How often had the temporary teachers had to court the favor of their supervisors with lavish gifts of sweets, de hilo, portfolios and what-not, hoping that they would be given a favorable recommendation! A permanent position for the highest bidder. But Miss Noel herself had never experienced this rigmarole -- she had passed her exams and had been recommended to the first vacancy by Mr. Ampil without having uttered a word of flattery or given a single gift. It was ironic that even in education, you found the highest and the meanest forms of men.

Through the crowd came a tall unfamiliar figure in a loose coat, a triad of pens leaking in his pocket. Under the brave nose, the chin had receded like a gray hermit crab upon the coming of a great wave. "Miss Noel, I presume?" said the stranger.

The English teacher nodded. "I am the new English supervisor - Sawit is the name." The tall man shook her hand warmly.

"Did you have a good trip, Sir?"

Mr. Sawit made a face. "Terrible!"

Miss Noel laughed. "Shall I show you to your quarters?
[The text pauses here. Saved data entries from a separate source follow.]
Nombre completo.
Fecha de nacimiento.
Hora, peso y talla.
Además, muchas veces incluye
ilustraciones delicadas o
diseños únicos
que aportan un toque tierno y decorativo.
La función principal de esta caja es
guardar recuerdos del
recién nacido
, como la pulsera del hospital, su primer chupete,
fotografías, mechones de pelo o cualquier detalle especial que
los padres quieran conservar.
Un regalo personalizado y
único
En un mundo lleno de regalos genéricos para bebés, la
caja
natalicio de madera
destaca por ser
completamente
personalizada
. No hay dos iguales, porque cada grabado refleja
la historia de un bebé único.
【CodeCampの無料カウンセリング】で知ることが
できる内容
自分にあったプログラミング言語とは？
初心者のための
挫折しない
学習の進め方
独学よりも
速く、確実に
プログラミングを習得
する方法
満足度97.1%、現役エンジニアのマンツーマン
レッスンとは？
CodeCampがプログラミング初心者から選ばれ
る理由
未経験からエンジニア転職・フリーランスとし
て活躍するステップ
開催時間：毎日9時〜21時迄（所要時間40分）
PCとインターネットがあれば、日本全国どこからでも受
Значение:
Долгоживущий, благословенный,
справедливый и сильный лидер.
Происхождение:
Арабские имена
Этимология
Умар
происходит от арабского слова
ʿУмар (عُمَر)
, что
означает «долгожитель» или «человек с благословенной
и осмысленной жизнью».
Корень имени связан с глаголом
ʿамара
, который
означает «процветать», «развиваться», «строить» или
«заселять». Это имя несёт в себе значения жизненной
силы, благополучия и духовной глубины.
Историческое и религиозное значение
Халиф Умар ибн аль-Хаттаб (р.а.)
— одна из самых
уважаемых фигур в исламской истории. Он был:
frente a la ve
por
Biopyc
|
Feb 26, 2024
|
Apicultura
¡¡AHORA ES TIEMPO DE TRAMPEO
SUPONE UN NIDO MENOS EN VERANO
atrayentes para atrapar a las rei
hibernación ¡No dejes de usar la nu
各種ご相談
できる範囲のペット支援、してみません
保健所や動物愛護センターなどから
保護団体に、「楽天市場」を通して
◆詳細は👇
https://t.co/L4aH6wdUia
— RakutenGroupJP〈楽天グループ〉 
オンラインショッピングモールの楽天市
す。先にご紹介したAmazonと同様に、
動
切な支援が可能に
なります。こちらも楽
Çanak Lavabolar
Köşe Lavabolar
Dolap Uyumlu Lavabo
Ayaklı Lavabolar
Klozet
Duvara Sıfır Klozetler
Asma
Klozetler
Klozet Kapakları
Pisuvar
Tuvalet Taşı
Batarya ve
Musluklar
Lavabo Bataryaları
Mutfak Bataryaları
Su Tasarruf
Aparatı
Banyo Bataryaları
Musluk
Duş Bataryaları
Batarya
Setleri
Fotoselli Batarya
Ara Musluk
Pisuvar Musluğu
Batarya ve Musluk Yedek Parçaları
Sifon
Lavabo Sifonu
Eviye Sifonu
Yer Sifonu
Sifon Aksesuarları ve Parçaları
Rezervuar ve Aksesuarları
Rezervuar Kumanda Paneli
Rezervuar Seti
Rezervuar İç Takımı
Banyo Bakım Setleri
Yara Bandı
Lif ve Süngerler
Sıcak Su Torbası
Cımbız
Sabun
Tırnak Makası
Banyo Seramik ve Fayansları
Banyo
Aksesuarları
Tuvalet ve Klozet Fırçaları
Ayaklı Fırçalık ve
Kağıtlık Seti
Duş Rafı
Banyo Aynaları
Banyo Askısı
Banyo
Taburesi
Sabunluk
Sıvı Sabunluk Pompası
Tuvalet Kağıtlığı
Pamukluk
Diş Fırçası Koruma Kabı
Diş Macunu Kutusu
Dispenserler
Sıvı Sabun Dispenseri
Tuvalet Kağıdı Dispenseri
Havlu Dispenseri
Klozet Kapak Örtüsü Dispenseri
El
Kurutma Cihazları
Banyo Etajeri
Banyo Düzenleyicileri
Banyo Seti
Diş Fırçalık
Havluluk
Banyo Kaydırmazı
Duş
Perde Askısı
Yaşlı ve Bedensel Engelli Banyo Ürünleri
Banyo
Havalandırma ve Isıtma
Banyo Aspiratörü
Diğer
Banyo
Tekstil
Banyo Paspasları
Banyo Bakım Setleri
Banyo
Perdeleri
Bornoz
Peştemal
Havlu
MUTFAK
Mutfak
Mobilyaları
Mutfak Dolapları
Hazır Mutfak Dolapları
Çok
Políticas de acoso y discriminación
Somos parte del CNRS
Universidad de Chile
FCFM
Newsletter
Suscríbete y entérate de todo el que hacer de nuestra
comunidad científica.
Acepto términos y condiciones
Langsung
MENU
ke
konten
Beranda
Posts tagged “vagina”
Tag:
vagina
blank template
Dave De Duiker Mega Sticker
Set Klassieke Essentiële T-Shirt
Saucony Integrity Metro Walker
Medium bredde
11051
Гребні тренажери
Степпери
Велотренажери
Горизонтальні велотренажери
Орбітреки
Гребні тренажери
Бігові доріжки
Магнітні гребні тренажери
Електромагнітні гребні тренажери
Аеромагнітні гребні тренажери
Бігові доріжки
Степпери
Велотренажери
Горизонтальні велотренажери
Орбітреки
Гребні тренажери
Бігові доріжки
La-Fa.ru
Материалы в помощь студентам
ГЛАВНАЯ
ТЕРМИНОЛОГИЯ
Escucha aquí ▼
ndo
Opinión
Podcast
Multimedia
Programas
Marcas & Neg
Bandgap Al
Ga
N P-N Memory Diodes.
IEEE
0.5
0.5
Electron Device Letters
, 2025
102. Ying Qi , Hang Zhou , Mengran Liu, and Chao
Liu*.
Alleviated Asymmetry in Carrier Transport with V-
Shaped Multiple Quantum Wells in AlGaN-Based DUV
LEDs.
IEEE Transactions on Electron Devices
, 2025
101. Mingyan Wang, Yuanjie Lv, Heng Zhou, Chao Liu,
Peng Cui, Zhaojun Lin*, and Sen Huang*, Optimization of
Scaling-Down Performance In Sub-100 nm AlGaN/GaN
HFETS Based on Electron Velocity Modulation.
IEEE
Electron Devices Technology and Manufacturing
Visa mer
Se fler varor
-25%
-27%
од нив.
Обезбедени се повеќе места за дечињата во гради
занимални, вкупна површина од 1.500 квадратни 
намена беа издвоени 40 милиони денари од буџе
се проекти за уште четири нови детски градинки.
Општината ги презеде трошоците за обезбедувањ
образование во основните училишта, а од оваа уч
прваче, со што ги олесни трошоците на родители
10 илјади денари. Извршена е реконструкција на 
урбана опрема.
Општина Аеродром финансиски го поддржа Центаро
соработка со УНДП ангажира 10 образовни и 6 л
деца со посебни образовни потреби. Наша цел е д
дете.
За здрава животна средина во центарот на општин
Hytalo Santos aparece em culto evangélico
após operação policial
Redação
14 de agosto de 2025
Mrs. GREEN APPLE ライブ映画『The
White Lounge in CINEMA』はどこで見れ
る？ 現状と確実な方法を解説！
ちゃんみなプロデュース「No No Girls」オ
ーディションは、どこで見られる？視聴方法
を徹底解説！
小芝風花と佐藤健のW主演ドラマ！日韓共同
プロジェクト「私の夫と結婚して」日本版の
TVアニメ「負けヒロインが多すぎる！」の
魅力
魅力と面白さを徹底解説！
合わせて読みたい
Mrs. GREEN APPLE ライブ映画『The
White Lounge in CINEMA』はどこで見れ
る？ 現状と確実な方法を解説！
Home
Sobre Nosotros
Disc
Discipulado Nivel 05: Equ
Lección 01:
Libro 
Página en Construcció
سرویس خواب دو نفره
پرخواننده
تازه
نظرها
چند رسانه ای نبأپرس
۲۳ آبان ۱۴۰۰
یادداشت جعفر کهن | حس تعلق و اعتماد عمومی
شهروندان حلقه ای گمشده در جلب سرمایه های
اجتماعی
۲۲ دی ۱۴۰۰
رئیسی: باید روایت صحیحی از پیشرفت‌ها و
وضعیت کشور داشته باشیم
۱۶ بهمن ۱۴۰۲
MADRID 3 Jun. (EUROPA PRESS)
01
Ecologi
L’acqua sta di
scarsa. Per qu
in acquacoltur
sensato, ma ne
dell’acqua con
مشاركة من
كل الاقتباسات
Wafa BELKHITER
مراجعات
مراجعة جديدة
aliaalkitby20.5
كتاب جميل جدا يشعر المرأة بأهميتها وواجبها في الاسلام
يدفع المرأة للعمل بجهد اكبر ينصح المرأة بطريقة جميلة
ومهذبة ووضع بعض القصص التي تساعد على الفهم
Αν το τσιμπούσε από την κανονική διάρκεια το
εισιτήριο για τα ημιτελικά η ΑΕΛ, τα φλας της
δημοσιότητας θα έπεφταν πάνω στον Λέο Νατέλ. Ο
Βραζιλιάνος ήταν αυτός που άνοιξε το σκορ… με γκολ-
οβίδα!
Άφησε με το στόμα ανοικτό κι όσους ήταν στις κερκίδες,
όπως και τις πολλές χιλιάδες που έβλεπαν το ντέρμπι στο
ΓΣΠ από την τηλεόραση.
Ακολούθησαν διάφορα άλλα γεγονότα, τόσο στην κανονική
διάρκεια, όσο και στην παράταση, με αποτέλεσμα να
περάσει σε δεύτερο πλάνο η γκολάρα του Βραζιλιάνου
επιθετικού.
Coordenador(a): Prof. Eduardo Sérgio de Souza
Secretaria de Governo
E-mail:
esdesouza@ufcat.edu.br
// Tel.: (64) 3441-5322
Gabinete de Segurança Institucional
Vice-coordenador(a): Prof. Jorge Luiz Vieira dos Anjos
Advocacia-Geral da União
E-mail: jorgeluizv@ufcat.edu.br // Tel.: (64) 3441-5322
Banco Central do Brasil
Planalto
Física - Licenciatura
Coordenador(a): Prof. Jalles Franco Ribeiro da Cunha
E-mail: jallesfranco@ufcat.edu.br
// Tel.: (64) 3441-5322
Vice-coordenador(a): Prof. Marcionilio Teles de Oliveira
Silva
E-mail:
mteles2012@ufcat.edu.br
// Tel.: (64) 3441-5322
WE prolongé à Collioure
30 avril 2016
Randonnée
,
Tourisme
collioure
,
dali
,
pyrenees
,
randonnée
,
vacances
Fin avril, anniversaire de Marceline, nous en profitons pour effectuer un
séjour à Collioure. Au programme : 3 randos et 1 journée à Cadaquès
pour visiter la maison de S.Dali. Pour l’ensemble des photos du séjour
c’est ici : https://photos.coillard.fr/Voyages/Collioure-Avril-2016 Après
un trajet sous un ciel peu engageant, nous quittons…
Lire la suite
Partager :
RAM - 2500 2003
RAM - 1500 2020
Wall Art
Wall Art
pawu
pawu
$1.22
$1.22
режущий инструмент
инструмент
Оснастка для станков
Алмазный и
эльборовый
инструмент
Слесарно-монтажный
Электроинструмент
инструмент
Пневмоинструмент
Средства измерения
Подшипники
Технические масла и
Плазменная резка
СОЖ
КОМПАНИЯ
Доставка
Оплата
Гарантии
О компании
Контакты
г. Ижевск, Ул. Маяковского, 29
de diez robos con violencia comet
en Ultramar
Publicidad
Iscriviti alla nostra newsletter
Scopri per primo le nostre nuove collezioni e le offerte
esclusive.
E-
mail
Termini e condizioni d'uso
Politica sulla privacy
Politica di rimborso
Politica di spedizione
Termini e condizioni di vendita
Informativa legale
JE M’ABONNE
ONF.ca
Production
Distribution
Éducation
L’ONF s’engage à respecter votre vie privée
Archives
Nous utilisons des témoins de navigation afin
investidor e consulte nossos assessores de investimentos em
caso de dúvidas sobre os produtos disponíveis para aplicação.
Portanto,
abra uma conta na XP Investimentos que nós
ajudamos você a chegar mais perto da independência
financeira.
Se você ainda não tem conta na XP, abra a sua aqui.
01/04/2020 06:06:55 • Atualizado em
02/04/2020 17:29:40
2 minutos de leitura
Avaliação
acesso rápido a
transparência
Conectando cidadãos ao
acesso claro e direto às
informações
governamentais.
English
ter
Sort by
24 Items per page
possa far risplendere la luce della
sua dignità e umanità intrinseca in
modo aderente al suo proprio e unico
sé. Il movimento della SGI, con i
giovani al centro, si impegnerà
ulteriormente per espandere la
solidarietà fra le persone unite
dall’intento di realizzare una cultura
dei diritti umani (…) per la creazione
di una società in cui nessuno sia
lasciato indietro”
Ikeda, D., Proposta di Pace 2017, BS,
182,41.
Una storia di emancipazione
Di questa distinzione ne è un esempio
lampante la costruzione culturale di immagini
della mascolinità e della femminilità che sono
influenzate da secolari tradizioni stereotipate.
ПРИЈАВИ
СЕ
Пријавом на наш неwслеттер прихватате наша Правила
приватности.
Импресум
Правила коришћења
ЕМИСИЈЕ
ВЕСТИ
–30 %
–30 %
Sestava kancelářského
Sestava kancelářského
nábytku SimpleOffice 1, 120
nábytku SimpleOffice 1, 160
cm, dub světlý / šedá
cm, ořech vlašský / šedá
You must be tired."

"Yes, indeed," said Mr. Sawit. "I'd like to freshen up. And do see that someone takes care of my orchids, or my wife will skin me alive."

The new English supervisor gathered his portfolios and Miss Noel picked up the heavy load of orchids. Silently, they walked down the corridor of the Home Economics building, hunter and laden Indian guide.

"I trust nothing's the matter with Mr. Ampil, Sir?"

"Then you haven't heard? The old fool broke a collar bone. He's dead."


"You see, he insisted on doing all the duties expected of him - he'd be ahead of us in the school we were visiting if he felt we were dallying on the road. He'd go by horseback, or carabao sled to the distant ones where the road was inaccessible by bus - and at his age! Then, on our visitation to barrio Tungkod - you know that place, don't you?"

Miss Noel nodded.

"On the way to the godforsaken island, that muddy hellhole, he slipped on the banca - and well, that's it."

"How terrible."

"Funny thing is - they had to pass the hat around to buy him a coffin. It turned out the fellow was as poor as a church mouse. You'd think, why this old fool had been thirty-three years in the service. Never a day absent. Never a day late. Never told a lie. You'd think at least he'd get a decent burial - but he hadn't reached 65 and wasn't going to get a cent he wasn't working for. Well, anyway, that's a thorn off your side."

Miss Noel wrinkled her brow, puzzled.

"I thought all teachers hated strict supervisors." Mr. Sawit elucidated. "Didn't you all quake for your life when Mr. Ampil was there waiting at the door of the classroom even before you opened it with your key?"

"Feared him, yes," said Miss Noel. "But also respected and admired him for what he stood for."

Mr. Sawit shook his head smiling. "So that's how the wind blows," he said, scratching a speck of dust off his earlobe.

Miss Noel deposited the supervisor's orchids in the corridor. They had reached the reconverted classroom that Mr. Sawit was to occupy with two others.